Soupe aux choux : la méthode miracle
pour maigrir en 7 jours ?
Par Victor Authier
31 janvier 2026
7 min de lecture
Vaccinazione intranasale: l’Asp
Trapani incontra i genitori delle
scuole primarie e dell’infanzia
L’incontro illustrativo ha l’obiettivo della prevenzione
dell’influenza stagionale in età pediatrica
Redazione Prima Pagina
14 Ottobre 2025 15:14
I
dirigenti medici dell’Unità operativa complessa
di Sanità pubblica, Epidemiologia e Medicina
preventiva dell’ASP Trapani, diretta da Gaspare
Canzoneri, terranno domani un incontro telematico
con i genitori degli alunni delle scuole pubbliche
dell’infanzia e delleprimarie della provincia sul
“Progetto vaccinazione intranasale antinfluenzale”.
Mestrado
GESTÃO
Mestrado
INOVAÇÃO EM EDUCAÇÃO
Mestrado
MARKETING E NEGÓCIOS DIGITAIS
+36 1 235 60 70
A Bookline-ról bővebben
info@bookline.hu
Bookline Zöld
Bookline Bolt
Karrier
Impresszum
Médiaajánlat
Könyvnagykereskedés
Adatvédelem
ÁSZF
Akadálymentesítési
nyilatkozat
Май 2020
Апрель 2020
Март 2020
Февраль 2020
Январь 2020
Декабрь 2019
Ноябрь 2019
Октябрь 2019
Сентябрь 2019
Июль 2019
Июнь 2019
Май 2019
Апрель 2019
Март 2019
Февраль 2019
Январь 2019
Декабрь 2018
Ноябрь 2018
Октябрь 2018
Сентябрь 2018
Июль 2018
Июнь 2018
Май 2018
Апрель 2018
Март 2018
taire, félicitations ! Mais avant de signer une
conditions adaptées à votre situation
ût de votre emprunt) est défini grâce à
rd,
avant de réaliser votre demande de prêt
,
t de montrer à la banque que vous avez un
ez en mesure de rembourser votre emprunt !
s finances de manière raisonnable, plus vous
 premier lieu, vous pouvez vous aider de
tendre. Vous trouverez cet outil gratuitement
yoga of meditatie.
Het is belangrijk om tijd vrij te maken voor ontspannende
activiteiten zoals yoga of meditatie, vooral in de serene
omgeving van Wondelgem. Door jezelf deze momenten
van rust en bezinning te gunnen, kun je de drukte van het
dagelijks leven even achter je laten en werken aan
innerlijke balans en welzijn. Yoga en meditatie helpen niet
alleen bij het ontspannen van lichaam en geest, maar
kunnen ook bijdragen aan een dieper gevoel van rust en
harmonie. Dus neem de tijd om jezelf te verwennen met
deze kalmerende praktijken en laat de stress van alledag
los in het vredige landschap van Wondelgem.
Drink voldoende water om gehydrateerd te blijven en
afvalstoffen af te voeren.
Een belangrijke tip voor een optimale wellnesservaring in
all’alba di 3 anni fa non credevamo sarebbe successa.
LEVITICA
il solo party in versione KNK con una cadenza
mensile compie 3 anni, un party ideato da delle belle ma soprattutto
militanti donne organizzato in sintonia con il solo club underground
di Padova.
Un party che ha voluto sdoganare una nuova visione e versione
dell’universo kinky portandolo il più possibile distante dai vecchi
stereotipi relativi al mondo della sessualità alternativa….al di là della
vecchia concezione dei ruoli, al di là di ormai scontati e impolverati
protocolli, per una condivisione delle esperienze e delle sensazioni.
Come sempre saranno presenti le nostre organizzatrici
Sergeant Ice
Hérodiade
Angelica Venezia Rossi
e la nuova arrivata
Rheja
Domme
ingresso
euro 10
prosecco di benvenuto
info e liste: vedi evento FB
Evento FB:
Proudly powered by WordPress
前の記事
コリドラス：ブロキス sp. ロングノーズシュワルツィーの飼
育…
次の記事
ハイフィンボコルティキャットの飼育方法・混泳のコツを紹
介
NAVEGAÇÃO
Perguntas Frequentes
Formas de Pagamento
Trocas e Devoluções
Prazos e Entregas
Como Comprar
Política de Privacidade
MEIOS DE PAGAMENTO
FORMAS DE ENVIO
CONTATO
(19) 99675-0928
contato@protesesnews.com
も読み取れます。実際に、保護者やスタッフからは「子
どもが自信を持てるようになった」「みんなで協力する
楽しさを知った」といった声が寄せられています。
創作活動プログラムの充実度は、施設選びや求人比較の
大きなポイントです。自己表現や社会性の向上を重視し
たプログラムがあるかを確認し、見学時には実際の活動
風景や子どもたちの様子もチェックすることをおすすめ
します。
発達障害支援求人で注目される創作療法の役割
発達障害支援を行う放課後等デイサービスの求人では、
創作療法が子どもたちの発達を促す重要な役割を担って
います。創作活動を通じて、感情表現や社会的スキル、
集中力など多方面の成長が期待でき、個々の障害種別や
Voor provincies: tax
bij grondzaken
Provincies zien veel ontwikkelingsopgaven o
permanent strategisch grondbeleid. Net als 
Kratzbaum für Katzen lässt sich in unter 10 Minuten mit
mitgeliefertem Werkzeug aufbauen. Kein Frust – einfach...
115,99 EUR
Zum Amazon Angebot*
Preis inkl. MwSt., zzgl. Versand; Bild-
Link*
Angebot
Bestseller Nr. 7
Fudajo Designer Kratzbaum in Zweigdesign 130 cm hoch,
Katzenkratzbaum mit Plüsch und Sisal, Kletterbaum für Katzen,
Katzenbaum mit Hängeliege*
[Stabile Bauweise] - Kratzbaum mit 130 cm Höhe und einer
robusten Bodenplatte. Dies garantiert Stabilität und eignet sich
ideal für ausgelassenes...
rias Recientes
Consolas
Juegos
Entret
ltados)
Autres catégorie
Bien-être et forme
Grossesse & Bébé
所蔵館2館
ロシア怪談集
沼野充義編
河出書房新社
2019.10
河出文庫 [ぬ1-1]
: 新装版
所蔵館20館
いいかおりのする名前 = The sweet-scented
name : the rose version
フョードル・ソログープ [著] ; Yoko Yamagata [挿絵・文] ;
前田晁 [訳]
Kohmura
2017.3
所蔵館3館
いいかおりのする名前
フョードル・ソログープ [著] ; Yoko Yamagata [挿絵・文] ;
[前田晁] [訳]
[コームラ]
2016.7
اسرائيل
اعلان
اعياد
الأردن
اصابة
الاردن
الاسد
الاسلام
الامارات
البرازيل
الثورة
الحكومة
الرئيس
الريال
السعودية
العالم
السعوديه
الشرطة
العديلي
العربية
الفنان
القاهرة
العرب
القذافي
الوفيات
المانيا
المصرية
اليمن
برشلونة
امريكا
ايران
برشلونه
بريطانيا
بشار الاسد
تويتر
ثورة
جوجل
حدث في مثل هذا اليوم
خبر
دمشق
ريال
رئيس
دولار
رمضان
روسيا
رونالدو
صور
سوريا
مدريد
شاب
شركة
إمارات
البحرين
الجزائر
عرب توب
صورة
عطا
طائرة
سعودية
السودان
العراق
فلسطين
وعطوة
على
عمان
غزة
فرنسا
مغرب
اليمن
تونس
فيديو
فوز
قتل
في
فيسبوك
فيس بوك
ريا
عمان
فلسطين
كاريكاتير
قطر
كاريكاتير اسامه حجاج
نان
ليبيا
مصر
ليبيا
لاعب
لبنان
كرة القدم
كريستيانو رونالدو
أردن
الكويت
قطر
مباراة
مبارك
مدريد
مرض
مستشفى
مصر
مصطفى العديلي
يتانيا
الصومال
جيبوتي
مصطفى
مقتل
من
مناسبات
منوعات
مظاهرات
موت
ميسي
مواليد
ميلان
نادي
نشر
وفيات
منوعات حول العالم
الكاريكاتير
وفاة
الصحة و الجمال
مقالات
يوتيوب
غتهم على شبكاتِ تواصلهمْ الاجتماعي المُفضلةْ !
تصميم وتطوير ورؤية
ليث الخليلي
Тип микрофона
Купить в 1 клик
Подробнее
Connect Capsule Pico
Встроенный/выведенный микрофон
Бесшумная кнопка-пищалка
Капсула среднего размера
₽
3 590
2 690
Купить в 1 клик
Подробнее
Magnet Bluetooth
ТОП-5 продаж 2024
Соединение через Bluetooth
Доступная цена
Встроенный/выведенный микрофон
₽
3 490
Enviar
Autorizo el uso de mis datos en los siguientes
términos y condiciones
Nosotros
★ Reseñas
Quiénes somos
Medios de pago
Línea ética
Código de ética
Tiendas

● **TASK DIRECTIONS**:
Please copy each line of the records above in which the word "anni" can be found.

● **TASK RESULT**:
all’alba di 3 anni fa non credevamo sarebbe successa.
mensile compie 3 anni, un party ideato da delle belle ma soprattutto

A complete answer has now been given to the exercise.